Tertullian relates that a certain Jew "carried about in public a caricature of us with this label, An ass of a priest. This figure had an ass's ears, and was dressed in a toga with a book; having a hoof on one of his feet."10

It is upon the strength of this passage and the two lines traversing the figure, that we, ignoring the fact that the figure is standing, claim this much-quoted graffito as conclusive evidence of the historical accuracy of our story. But it may be pointed out that even if this was a caricature of the execution of Jesus made at the date mentioned, a caricature, made certainly not less than two hundred years after the event, is not altogether trustworthy evidence as to the details.

And, was it a caricature of the execution of Jesus? It would appear not.

To commence with, the two lines or scratches—for they are little more—which we call a cross, need not necessarily have formed a part of the original graffito; and, even if they did, of themselves prove nothing. There is no reference to a cross in the inscription, nor is there anything to show that an execution of any kind is what is illustrated. Moreover, the hoof upon one foot, mentioned by Tertullian, is not to be seen; a remark which also applies to the toga and the book he mentions. And even what Tertullian referred to was not a caricature of the execution of Jesus.

It should also be noted that the head of the figure in this famous graffito, is more like that of a jackal than that of an ass; and appears to have been a representation of the Egyptian god Anubis, who is so often to be seen upon relics of the past as a figure with a jackal's head, with human arms extended, and with human legs and feet, as in this drawing.

Upon all points, therefore, our claim concerning the graffito is an ill-founded one; and it cannot be considered evidence regarding either cross or crucifixion.

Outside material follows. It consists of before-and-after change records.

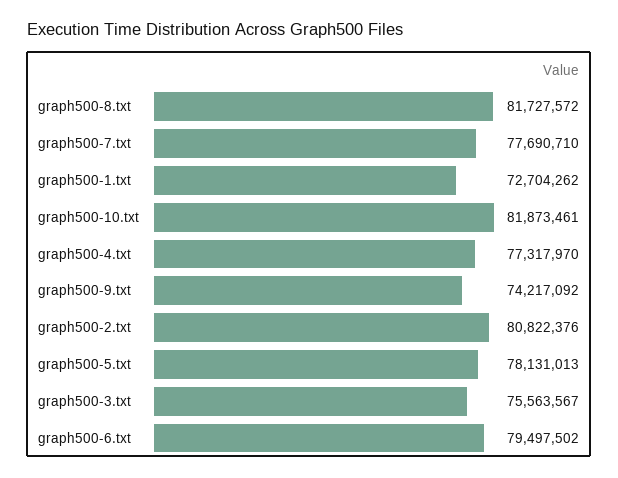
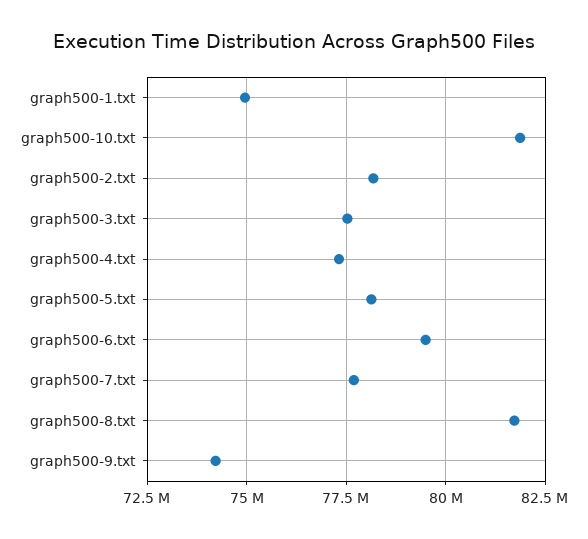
  {
    "graph500-8.txt": 81727572,
    "graph500-7.txt": 77690710,
-   "graph500-1.txt": 72704262,
+   "graph500-1.txt": 75000000,
    "graph500-10.txt": 81873461,
    "graph500-4.txt": 77317970,
    "graph500-9.txt": 74217092,
-   "graph500-2.txt": 80822376,
+   "graph500-2.txt": 78250000,
    "graph500-5.txt": 78131013,
-   "graph500-3.txt": 75563567,
+   "graph500-3.txt": 77500000,
    "graph500-6.txt": 79497502
  }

There thus being no opposing evidence of any weight, it is quite clear from the fact that as late as the third century after Christ we find a Christian Father who venerated the sign or figure of the cross denouncing it as a symbol, that no material representations of that sign or figure were recognised as Christian till an even later date. And such a conclusion is borne out by the striking fact that when Clement of Alexandria at the beginning of the third century made out a list of the symbols which Christians were permitted to use, he mentioned the Fish and the Dove but said nothing regarding the Cross.11

As to the sign or figure of the cross referred to by the Fathers of the second and third centuries, even so high an authority as the Dean of Canterbury admits, as we shall see in the next chapter, that it was not "mainly" as reminding them of the death of Jesus that the Christians of the second and third centuries venerated it. If, therefore, not in the main, and, it would follow, not originally as a representation of the instrument of execution upon which Jesus died, what more likely than that the early Christians venerated the sign and figure of the cross as the age-old and widely accepted symbol of Life and of the Sun-God we know it to have been?

Anyway Minucius Felix may be said to stand alone in denouncing the symbol of the cross as non-Christian. And as even he expresses veneration for the figure of the cross, and must have approved of the sign of the cross in the initiatory rite of baptism, that denunciation evidently applied only to material representations of the cross.

Moreover the denunciation in question was clearly due to the fear that such objects might degenerate amongst Christians, as they afterwards did, into little better than idols. And if the sign or figure of the cross did not mainly remind the early Christians of the death of Jesus, it must have mainly reminded them of something else.